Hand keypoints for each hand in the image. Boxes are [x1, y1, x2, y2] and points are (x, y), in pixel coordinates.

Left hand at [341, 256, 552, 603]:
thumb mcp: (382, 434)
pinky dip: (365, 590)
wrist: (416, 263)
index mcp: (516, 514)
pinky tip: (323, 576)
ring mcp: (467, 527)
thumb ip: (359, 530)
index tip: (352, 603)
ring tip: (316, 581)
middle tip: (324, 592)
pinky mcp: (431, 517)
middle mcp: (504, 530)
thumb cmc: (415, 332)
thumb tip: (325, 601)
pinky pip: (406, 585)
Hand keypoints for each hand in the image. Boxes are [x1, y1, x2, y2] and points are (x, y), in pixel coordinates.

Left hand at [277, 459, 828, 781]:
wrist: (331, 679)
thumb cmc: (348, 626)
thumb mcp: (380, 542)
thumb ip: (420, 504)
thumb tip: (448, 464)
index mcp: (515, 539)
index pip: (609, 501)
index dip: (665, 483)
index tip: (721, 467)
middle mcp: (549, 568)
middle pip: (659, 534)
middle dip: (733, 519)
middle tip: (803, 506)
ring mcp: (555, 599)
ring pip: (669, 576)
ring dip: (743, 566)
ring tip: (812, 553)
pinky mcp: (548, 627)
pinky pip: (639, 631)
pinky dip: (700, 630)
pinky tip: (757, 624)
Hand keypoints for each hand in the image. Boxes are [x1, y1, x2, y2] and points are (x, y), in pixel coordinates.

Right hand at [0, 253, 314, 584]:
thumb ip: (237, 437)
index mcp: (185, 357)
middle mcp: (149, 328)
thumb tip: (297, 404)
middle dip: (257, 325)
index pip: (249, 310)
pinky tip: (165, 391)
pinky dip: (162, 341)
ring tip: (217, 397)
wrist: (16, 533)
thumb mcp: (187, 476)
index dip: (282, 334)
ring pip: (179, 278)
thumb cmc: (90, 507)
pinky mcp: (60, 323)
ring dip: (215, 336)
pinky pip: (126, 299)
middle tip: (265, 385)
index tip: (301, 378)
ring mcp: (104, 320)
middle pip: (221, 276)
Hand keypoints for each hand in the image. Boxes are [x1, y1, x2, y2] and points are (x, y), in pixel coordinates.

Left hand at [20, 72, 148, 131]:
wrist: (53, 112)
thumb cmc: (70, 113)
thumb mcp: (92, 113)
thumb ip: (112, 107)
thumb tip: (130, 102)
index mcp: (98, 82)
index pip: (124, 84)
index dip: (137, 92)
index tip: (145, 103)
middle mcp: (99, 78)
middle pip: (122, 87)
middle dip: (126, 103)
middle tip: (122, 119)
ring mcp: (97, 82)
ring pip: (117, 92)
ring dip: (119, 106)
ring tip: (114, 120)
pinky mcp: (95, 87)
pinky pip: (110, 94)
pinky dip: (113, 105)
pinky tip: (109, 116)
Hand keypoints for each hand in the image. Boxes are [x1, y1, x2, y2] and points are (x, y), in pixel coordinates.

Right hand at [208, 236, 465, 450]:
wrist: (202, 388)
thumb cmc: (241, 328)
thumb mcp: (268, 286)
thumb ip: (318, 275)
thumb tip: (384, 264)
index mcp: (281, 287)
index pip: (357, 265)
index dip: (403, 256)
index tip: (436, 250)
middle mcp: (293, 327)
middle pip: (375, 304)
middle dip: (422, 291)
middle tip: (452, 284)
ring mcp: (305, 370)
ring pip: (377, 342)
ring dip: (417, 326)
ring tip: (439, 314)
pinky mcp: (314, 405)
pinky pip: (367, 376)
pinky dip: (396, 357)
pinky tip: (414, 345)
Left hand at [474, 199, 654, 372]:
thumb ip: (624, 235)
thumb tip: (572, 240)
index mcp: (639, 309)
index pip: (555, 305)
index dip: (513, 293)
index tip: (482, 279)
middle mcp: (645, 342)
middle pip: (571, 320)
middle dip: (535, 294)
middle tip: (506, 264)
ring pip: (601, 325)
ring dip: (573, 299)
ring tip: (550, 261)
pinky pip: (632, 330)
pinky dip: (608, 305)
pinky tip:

──────

§ **WORK REQUIRED**
Every line above must be repeated exactly as it appears.

§ **FINISHED TASK**
Hand keypoints for each hand in the image. Boxes are [x1, y1, x2, y2] and points are (x, y), in pixel coordinates.

Left hand at [341, 256, 552, 603]:
thumb mcp: (382, 434)
pinky dip: (365, 590)
wrist: (416, 263)
index mcp: (516, 514)
pinky tip: (323, 576)
ring mcp: (467, 527)
thumb ip: (359, 530)
index tip: (352, 603)
ring tip: (316, 581)
middle tip: (324, 592)
pinky mcp: (431, 517)
middle mcp: (504, 530)
thumb cmc: (415, 332)
thumb tip: (325, 601)
pinky pip: (406, 585)
Hand keypoints for each hand in the image. Boxes are [x1, y1, x2, y2] and points are (x, y), in pixel coordinates.

Left hand at [277, 459, 828, 781]:
wrist: (331, 679)
thumb cmc: (348, 626)
thumb mcp: (380, 542)
thumb ip: (420, 504)
thumb tip: (448, 464)
index mcp: (515, 539)
index pip: (609, 501)
index dip: (665, 483)
index tip: (721, 467)
middle mcp: (549, 568)
middle pip: (659, 534)
middle dip: (733, 519)
middle tip: (803, 506)
ring mcp: (555, 599)
ring pip: (669, 576)
ring dip: (743, 566)
ring tip: (812, 553)
pinky mcp: (548, 627)
pinky pip: (639, 631)
pinky dip: (700, 630)
pinky tip: (757, 624)
Hand keypoints for each hand in the image. Boxes are [x1, y1, x2, y2] and points are (x, y), in pixel coordinates.

Right hand at [0, 253, 314, 584]:
thumb ip: (237, 437)
index mcp: (185, 357)
middle mcp: (149, 328)
thumb tip: (297, 404)
middle dip: (257, 325)
index pip: (249, 310)
pinky tip: (165, 391)
pinky dip: (162, 341)
ring tip: (217, 397)
wrist: (16, 533)
thumb mcp: (187, 476)
index dip: (282, 334)
ring pip: (179, 278)
thumb cmc: (90, 507)
pinky mcp: (60, 323)
ring dip: (215, 336)
pinky pip: (126, 299)
middle tip: (265, 385)
index tip: (301, 378)
ring mcp: (104, 320)
middle pip: (221, 276)
Hand keypoints for each hand in the image. Boxes are [x1, y1, x2, y2] and points are (x, y), in pixel coordinates.

Left hand at [20, 72, 148, 131]:
wrist: (53, 112)
thumb cmc: (70, 113)
thumb mcp: (92, 113)
thumb ip: (112, 107)
thumb tip: (130, 102)
index mcp: (98, 82)
index pip: (124, 84)
index dip: (137, 92)
index tip: (145, 103)
middle mcp: (99, 78)
middle pip: (122, 87)
middle dip: (126, 103)
middle tip: (122, 119)
ring mcp: (97, 82)
ring pip: (117, 92)
ring dip: (119, 106)
ring tip: (114, 120)
pinky mcp: (95, 87)
pinky pip: (110, 94)
pinky dip: (113, 105)
pinky tip: (109, 116)
Hand keypoints for each hand in the image. Boxes are [x1, y1, x2, y2] and points are (x, y), in pixel coordinates.

Right hand at [208, 236, 465, 450]:
wrist: (202, 388)
thumb cmc: (241, 328)
thumb mcp: (268, 286)
thumb ip: (318, 275)
thumb tip: (384, 264)
index mcp: (281, 287)
index pip: (357, 265)
index dip: (403, 256)
index tip: (436, 250)
middle mcp: (293, 327)
middle pip: (375, 304)
middle dip: (422, 291)
middle tip: (452, 284)
ring mcp: (305, 370)
ring pip: (377, 342)
ring dip: (417, 326)
ring tip: (439, 314)
pinky mcp: (314, 405)
pinky pip: (367, 376)
pinky dip: (396, 357)
pinky tip: (414, 345)
Left hand at [474, 199, 654, 372]:
thumb ip: (624, 235)
thumb tip: (572, 240)
index mcp: (639, 309)
index pip: (555, 305)
index dip: (513, 293)
index tip: (482, 279)
middle mcp: (645, 342)
middle pip: (571, 320)
middle dip: (535, 294)
middle tip: (506, 264)
ring pip: (601, 325)
ring dip: (573, 299)
ring tip: (550, 261)
pinky pip: (632, 330)
pinky dip: (608, 305)
pinky tip:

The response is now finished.